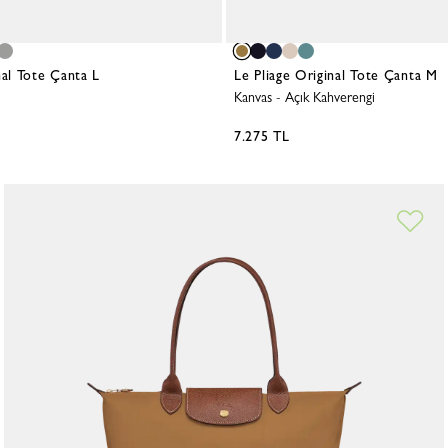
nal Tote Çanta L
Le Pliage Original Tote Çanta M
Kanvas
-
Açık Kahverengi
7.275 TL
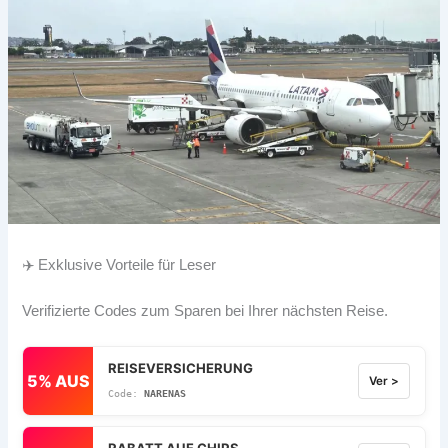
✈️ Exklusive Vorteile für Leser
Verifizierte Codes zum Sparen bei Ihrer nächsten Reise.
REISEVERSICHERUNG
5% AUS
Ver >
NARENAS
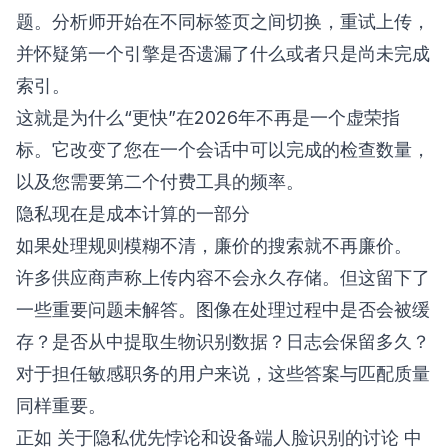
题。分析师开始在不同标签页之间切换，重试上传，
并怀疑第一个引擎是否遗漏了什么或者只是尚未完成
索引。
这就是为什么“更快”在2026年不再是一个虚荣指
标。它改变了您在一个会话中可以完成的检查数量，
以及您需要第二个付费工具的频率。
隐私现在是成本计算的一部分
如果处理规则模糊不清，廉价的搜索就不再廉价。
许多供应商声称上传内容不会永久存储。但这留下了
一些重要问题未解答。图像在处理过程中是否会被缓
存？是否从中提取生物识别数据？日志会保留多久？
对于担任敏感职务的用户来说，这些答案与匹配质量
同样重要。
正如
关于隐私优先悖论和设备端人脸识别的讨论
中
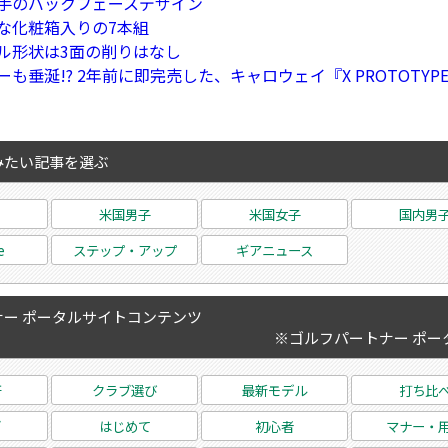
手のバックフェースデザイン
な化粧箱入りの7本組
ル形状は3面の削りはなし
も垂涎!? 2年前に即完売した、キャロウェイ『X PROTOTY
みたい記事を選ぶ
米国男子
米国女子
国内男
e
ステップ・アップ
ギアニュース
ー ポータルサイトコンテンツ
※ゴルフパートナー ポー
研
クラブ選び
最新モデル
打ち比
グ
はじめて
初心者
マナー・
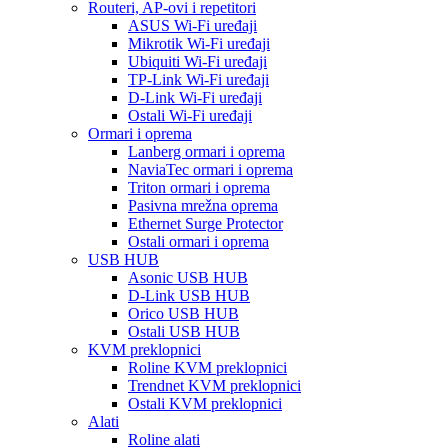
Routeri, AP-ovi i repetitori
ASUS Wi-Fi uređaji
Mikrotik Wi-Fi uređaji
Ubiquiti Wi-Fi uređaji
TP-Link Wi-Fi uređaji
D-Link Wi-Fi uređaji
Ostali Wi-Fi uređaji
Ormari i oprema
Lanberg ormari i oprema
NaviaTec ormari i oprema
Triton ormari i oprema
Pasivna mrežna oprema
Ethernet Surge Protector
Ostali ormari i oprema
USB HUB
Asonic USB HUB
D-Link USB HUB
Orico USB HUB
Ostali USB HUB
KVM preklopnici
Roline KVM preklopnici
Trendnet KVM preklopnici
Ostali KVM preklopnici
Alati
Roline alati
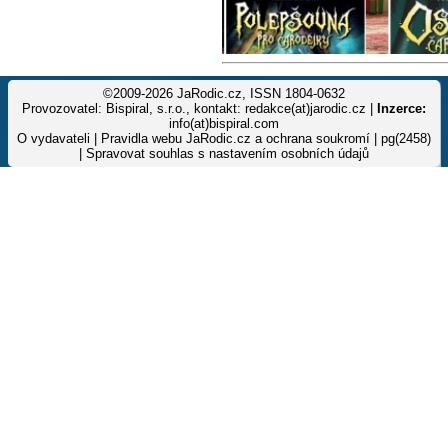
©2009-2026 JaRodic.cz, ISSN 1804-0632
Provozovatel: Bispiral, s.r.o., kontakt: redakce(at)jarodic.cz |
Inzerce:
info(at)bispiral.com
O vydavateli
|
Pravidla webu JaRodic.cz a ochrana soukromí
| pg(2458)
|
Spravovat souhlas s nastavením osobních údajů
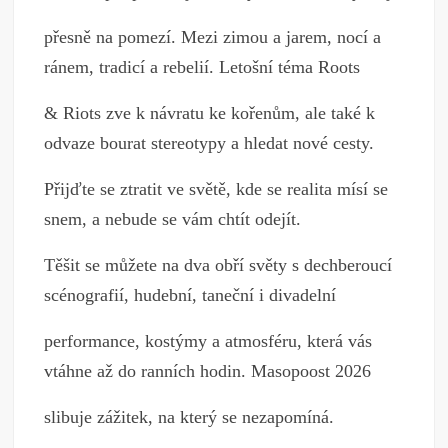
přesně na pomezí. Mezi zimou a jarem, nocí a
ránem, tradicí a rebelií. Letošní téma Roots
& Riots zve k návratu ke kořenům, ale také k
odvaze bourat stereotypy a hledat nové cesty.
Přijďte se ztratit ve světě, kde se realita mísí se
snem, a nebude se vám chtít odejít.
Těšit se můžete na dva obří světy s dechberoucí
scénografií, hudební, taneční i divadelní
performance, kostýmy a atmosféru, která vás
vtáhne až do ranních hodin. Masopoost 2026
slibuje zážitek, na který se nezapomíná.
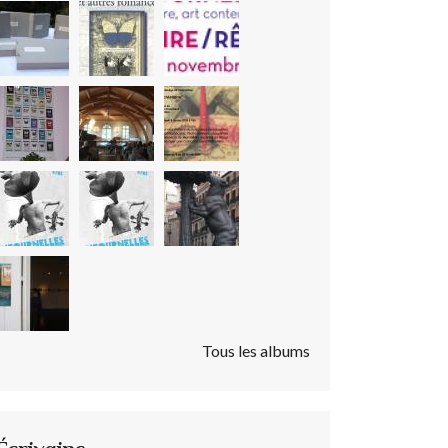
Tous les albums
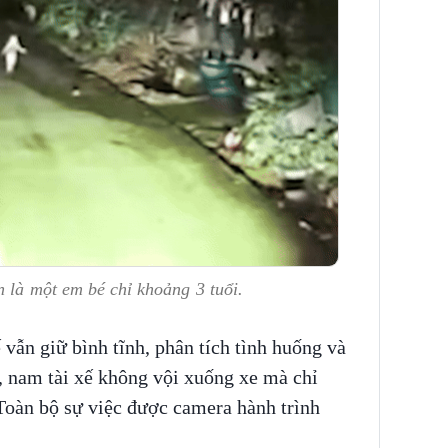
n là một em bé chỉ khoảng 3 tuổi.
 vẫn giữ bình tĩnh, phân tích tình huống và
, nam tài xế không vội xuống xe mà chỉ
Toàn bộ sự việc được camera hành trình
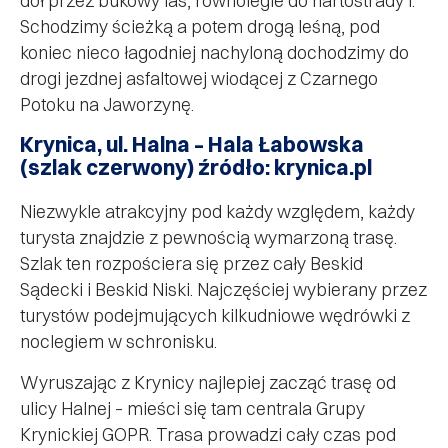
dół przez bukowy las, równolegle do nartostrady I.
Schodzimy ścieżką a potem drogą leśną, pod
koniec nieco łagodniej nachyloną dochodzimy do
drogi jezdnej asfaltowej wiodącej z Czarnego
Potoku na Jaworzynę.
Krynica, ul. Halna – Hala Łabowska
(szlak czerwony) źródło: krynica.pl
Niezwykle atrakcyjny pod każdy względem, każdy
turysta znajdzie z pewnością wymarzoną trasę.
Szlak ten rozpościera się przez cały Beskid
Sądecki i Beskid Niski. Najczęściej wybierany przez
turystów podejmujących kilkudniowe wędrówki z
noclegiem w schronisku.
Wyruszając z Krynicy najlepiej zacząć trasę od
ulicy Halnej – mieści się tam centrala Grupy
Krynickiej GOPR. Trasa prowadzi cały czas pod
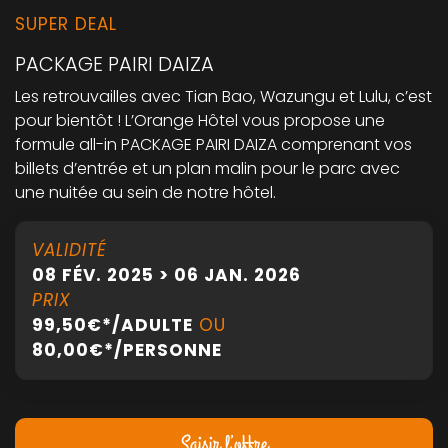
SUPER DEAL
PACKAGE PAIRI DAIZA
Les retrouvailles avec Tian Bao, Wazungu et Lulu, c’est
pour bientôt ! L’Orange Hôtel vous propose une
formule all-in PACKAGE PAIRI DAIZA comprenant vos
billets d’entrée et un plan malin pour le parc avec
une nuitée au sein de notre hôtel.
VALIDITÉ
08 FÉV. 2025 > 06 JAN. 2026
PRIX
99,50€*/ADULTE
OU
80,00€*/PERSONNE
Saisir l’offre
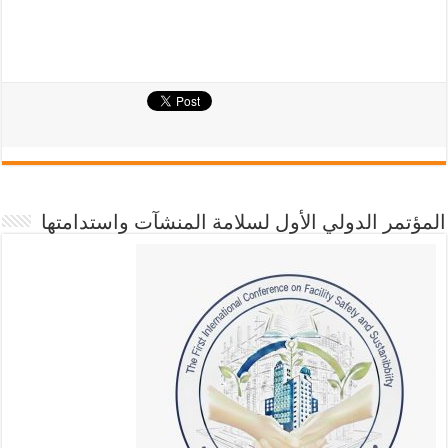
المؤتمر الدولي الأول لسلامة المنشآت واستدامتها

**Task:**
Before copying the material, set its pictures aside; then transcribe it word for word.

**Output for this exercise:**
nal Tote Çanta L
Le Pliage Original Tote Çanta M
Kanvas
-
Açık Kahverengi
7.275 TL
✈️ Exklusive Vorteile für Leser
Verifizierte Codes zum Sparen bei Ihrer nächsten Reise.
REISEVERSICHERUNG
5% AUS
Ver >
NARENAS
题。分析师开始在不同标签页之间切换，重试上传，
并怀疑第一个引擎是否遗漏了什么或者只是尚未完成
索引。
这就是为什么“更快”在2026年不再是一个虚荣指
标。它改变了您在一个会话中可以完成的检查数量，
以及您需要第二个付费工具的频率。
隐私现在是成本计算的一部分
如果处理规则模糊不清，廉价的搜索就不再廉价。
许多供应商声称上传内容不会永久存储。但这留下了
一些重要问题未解答。图像在处理过程中是否会被缓
存？是否从中提取生物识别数据？日志会保留多久？
对于担任敏感职务的用户来说，这些答案与匹配质量
同样重要。
正如
关于隐私优先悖论和设备端人脸识别的讨论
中
手のバックフェースデザイン
な化粧箱入りの7本組
ル形状は3面の削りはなし
も垂涎!? 2年前に即完売した、キャロウェイ『X PROTOTY
みたい記事を選ぶ
米国男子
米国女子
国内男
e
ステップ・アップ
ギアニュース
ー ポータルサイトコンテンツ
※ゴルフパートナー ポー
研
クラブ選び
最新モデル
打ち比
グ
はじめて
初心者
マナー・
Routeri, AP-ovi i repetitori
ASUS Wi-Fi uređaji
Mikrotik Wi-Fi uređaji
Ubiquiti Wi-Fi uređaji
TP-Link Wi-Fi uređaji
D-Link Wi-Fi uređaji
Ostali Wi-Fi uređaji
Ormari i oprema
Lanberg ormari i oprema
NaviaTec ormari i oprema
Triton ormari i oprema
Pasivna mrežna oprema
Ethernet Surge Protector
Ostali ormari i oprema
USB HUB
Asonic USB HUB
D-Link USB HUB
Orico USB HUB
Ostali USB HUB
KVM preklopnici
Roline KVM preklopnici
Trendnet KVM preklopnici
Ostali KVM preklopnici
Alati
Roline alati
©2009-2026 JaRodic.cz, ISSN 1804-0632
Provozovatel: Bispiral, s.r.o., kontakt: redakce(at)jarodic.cz |
Inzerce:
info(at)bispiral.com
O vydavateli
|
Pravidla webu JaRodic.cz a ochrana soukromí
| pg(2458)
|
Spravovat souhlas s nastavením osobních údajů
přesně na pomezí. Mezi zimou a jarem, nocí a
ránem, tradicí a rebelií. Letošní téma Roots
& Riots zve k návratu ke kořenům, ale také k
odvaze bourat stereotypy a hledat nové cesty.
Přijďte se ztratit ve světě, kde se realita mísí se
snem, a nebude se vám chtít odejít.
Těšit se můžete na dva obří světy s dechberoucí
scénografií, hudební, taneční i divadelní
performance, kostýmy a atmosféru, která vás
vtáhne až do ranních hodin. Masopoost 2026
slibuje zážitek, na který se nezapomíná.
Tous les albums
n là một em bé chỉ khoảng 3 tuổi.
 vẫn giữ bình tĩnh, phân tích tình huống và
, nam tài xế không vội xuống xe mà chỉ
Toàn bộ sự việc được camera hành trình
dół przez bukowy las, równolegle do nartostrady I.
Schodzimy ścieżką a potem drogą leśną, pod
koniec nieco łagodniej nachyloną dochodzimy do
drogi jezdnej asfaltowej wiodącej z Czarnego
Potoku na Jaworzynę.
Krynica, ul. Halna – Hala Łabowska
(szlak czerwony) źródło: krynica.pl
Niezwykle atrakcyjny pod każdy względem, każdy
turysta znajdzie z pewnością wymarzoną trasę.
Szlak ten rozpościera się przez cały Beskid
Sądecki i Beskid Niski. Najczęściej wybierany przez
turystów podejmujących kilkudniowe wędrówki z
noclegiem w schronisku.
Wyruszając z Krynicy najlepiej zacząć trasę od
ulicy Halnej – mieści się tam centrala Grupy
Krynickiej GOPR. Trasa prowadzi cały czas pod
SUPER DEAL
PACKAGE PAIRI DAIZA
Les retrouvailles avec Tian Bao, Wazungu et Lulu, c’est
pour bientôt ! L’Orange Hôtel vous propose une
formule all-in PACKAGE PAIRI DAIZA comprenant vos
billets d’entrée et un plan malin pour le parc avec
une nuitée au sein de notre hôtel.
VALIDITÉ
08 FÉV. 2025 > 06 JAN. 2026
PRIX
99,50€*/ADULTE
OU
80,00€*/PERSONNE
Saisir l’offre
المؤتمر الدولي الأول لسلامة المنشآت واستدامتها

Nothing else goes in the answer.